Tolak Klaim AS, Inggris: Kami Belum Temukan Bukti Virus Corona Dibangun di Laboratorium

Selama berdekade-dekade Inggris menjadi pendukung fanatik Amerika Serikat. Namun tidak demikian halnya saat Negeri Paman Sam dipimpin Presiden Donald Trump.
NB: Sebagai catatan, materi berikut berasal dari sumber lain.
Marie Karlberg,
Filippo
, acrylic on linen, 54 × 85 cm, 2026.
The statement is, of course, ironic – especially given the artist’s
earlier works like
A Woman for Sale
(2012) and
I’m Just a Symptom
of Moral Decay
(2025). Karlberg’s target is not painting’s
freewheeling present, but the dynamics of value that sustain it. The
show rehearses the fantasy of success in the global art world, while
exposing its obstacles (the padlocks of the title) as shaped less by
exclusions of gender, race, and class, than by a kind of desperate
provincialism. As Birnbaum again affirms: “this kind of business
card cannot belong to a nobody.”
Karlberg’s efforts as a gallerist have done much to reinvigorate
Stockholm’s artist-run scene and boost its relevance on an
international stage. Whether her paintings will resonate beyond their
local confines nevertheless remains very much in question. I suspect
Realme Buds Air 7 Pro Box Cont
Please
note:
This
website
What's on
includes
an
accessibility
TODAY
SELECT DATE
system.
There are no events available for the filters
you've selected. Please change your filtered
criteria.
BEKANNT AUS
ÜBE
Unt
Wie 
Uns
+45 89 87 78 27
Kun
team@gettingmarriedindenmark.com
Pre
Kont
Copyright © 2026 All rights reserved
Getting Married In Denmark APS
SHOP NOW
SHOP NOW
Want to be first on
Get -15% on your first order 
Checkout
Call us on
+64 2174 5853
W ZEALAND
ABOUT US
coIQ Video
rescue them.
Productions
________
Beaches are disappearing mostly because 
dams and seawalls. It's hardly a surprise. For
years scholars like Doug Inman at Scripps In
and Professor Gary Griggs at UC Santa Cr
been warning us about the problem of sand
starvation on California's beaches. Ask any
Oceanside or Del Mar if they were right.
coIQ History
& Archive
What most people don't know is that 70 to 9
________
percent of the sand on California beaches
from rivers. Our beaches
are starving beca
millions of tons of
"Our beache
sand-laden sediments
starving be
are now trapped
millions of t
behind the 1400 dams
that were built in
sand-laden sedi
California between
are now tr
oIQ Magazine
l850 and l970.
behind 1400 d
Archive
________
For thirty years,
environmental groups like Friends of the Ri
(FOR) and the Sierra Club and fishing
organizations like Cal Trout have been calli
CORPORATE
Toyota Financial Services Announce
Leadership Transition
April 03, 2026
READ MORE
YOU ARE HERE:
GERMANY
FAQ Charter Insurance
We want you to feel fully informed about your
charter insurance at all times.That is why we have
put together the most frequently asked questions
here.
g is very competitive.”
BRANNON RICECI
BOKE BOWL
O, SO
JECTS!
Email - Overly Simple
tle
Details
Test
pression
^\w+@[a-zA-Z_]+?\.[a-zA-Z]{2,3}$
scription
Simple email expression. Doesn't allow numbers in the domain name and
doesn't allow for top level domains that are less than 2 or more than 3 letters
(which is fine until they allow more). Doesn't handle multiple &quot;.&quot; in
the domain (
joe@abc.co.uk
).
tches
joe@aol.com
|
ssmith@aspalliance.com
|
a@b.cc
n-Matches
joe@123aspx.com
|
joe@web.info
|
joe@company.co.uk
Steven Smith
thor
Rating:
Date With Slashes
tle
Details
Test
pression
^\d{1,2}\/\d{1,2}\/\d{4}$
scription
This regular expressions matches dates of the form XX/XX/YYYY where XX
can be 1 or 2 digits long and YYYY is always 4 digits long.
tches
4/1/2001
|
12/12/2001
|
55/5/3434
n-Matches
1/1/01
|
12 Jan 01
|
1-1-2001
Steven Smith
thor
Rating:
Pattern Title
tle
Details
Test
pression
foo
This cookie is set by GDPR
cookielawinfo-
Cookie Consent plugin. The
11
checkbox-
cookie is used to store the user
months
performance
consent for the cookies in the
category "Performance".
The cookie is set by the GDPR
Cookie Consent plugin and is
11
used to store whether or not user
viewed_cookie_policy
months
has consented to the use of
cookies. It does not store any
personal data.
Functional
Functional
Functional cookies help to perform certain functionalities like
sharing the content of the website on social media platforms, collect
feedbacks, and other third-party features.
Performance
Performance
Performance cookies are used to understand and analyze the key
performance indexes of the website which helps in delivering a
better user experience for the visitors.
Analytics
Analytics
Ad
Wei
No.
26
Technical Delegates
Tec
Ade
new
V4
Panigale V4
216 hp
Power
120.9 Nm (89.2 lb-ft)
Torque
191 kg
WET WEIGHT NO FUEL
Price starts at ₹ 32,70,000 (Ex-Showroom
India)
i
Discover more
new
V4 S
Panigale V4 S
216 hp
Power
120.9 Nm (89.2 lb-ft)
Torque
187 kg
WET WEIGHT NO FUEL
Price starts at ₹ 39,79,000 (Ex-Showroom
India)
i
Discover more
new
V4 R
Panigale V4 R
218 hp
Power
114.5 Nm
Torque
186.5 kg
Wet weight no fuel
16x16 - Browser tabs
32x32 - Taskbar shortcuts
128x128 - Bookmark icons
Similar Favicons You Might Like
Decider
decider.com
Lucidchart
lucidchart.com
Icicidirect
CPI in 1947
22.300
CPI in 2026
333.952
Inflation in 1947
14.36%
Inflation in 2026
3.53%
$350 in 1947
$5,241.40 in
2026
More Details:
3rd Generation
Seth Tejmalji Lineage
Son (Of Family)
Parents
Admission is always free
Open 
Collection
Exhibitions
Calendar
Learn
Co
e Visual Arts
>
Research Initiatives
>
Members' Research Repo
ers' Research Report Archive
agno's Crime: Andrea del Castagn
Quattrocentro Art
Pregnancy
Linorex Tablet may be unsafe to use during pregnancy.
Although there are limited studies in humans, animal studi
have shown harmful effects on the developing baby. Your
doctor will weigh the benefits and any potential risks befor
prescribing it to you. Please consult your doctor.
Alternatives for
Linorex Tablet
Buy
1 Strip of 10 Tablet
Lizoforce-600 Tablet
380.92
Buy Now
Ketika Trump menuduh China bertanggung jawab atas pandemi Covid-19, Pemerintah Inggris tak mendukungnya.


Inggris mengaku tidak menemukan bukti yang menunjukkan bahwa virus corona baru adalah buatan manusia yang dikonstruksi di laboratorium di Wuhan.

Dikatakan oleh Menteri Kesehatan Matt Hancock dalam sebuah wawancara, pihaknya sudah memeriksa kemungkinan klaim tersebut, tetapi hingga saat ini tidak menemukan bukti.

"Saya mengerti apa maksudnya, tetapi saya belum melihat adanya bukti keterkaitan tersebut," ujar Hancock seperti dilansir CGTN, Sabtu (9/5/2020).

Hancock kemudian ditanya mengenai alasan Presiden Donald Trump sangat mendukug teori tersbeut dan apakah Amerika Serikat berbagi bukti dengan Inggris.

"Kami belum melihat bukti adanya tautan dan jadi tidak ada yang saya lihat yang mengkonfirmasi diskusi, tuduhan itu merujuk pada yang saya tahu beberapa orang bicarakan," ujarnya.

Sementara itu, pada 1 Mei, Organisasi Kesehatan Dunia (WHO) menegaskan bahwa virus corona baru berasal dari alam dan bukan merupakan buatan manusia.

Direktur eksekutif Program Kedaruratan Kesehatan WHO, Michael Ryan, mengatakan dalam konferensi pers virtual dari Jenewa bahwa para ilmuwan yang memeriksa urutan genetik virus telah meyakinkan bahwa virus corona baru berasal dari alam.

Bulan lalu, WHO juga mengatakan bahwa semua bukti yang ada telah menyarankan bahwa virus corona baru baru itu berasal dari hewan, dan bukan virus yang dimanipulasi atau dibuat di laboratorium atau di tempat lain.